Saturday, March 5, 2011

Emscripten 0.9!

The demo this time is OpenJPEG: JPEG 2000 decoding in JavaScript.

Aside from OpenJPEG, lots of stuff in this release, including
  • Line number debugging: Emscripten can optionally add the original source file and line to the generated JavaScript (if you compiled the source using '-g'). Useful for debugging when things go wrong, especially with the new autodebugger tool, which rewrites an LLVM bitcode file to add printouts of every store to memory. Figuring out why generated code doesn't work is then as simple as running that same code in lli (the LLVM interpreter) and in JavaScript, and diff'ing the output, then seeing which original source code line is responsible.

  • Line-specific CORRECT'ing: The main speed issue with Emscripten is that JavaScript and C have different semantics. For example, -5/2 in C is -2, while +5/2 is +2, whereas in JavaScript, naive division gives floating point numbers, but worse, there is no single operator that will create the same behavior as C (Math.floor on -5/2 gives -3, and Math.ceil on +5/2 gives +3). So in this example (unless we have a trick we can use, like |0 if the value is 32-bit and signed), we must check the sign of the value, and round accordingly - and that is slow. Similar things happen not just in rounding, but also with signedness and numerical overflows, and therefore Emscripten has the CORRECT_SIGNS, CORRECT_OVERFLOWS and CORRECT_ROUNDINGS options.
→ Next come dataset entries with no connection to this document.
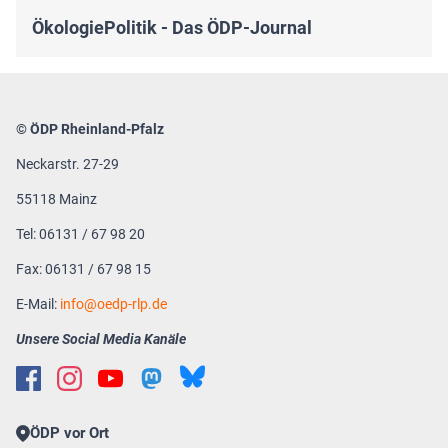
ÖkologiePolitik - Das ÖDP-Journal
© ÖDP Rheinland-Pfalz
Neckarstr. 27-29
55118 Mainz
Tel: 06131 / 67 98 20
Fax: 06131 / 67 98 15
E-Mail:
info
oedp-rlp.de
Unsere Social Media Kanäle
ÖDP vor Ort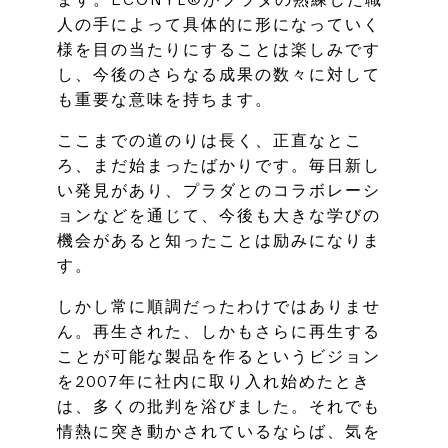
ます。ECONYL®がプラダの熟練した職
人の手によって具体的に形になっていく
様を目の当たりにすることは楽しみです
し、今後のさらなる成果の数々に対して
も重要な意味を持ちます。
ここまでの道のりは長く、正直なとこ
ろ、まだ始まったばかりです。毎日新し
い発見があり、プラダとのコラボレーシ
ョンなどを通じて、今後も大きな学びの
機会があると知ったことは励みになりま
す。
しかし常に順調だったわけではありませ
ん。再生された、しかもさらに再生する
ことが可能な製品を作るというビジョン
を2007年に社内に取り入れ始めたとき
は、多くの批判を浴びました。それでも
情熱に突き動かされているならば、気を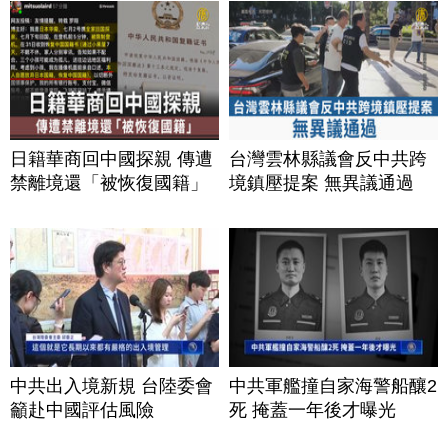
日籍華商回中國探親 傳遭
台灣雲林縣議會反中共跨
禁離境還「被恢復國籍」
境鎮壓提案 無異議通過
中共出入境新規 台陸委會
中共軍艦撞自家海警船釀2
籲赴中國評估風險
死 掩蓋一年後才曝光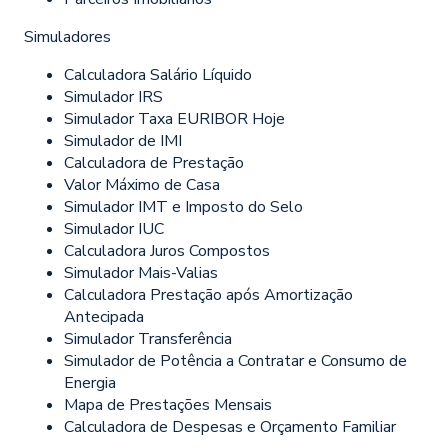
Simuladores
Calculadora Salário Líquido
Simulador IRS
Simulador Taxa EURIBOR Hoje
Simulador de IMI
Calculadora de Prestação
Valor Máximo de Casa
Simulador IMT e Imposto do Selo
Simulador IUC
Calculadora Juros Compostos
Simulador Mais-Valias
Calculadora Prestação após Amortização
Antecipada
Simulador Transferência
Simulador de Potência a Contratar e Consumo de
Energia
Mapa de Prestações Mensais
Calculadora de Despesas e Orçamento Familiar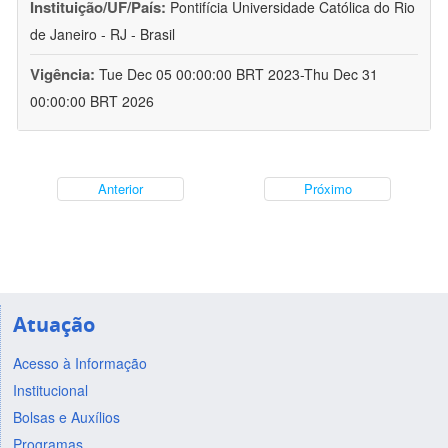
Instituição/UF/País:
Pontifícia Universidade Católica do Rio
de Janeiro - RJ - Brasil
Vigência:
Tue Dec 05 00:00:00 BRT 2023-Thu Dec 31
00:00:00 BRT 2026
Anterior
Próximo
Atuação
Acesso à Informação
Institucional
Bolsas e Auxílios
Programas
    With line-specific correcting in the 0.9 release, you can find out which lines actually run into such problems, and tell Emscripten to generate the 100% correct code only in them. Most of the time, the slow and correct code isn't needed, so this option is very useful. I will write a wiki page soon to give more examples of how to use it to optimize the generated code (meanwhile, check out the linespecific test).

  • 20% faster compilation, mainly from optimizing the analyzer pass.

  • Strict mode JavaScript. The compiler will now generate strict mode JavaScript, which is simpler, less bug-prone, and in the future will allow JS engines to run it more quickly.

1 comment:

  1. for integer division:
    a / b - a % b / b also works, don't know wether that's faster.